# [BRIEF]
Please find every line in the entries below that contains the string "wrist", and copy it.
DATA Start Marker
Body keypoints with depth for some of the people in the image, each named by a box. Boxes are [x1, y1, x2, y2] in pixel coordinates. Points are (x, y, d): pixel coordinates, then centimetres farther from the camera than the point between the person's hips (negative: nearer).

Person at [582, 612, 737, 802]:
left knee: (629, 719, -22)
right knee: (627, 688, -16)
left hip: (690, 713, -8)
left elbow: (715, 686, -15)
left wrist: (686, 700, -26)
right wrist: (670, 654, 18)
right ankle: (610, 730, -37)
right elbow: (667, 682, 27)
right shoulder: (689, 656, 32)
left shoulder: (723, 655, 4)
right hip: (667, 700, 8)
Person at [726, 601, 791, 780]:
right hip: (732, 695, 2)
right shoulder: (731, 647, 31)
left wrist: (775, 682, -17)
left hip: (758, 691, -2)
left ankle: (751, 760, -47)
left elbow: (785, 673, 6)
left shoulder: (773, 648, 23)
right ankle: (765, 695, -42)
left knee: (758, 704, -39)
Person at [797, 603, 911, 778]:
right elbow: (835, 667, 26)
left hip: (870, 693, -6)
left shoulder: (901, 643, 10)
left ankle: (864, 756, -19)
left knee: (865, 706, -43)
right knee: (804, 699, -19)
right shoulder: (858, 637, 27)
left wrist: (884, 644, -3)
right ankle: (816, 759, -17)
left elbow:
DATA End Marker
# [SOLUTION TO THIS PROBLEM]
left wrist: (686, 700, -26)
right wrist: (670, 654, 18)
left wrist: (775, 682, -17)
left wrist: (884, 644, -3)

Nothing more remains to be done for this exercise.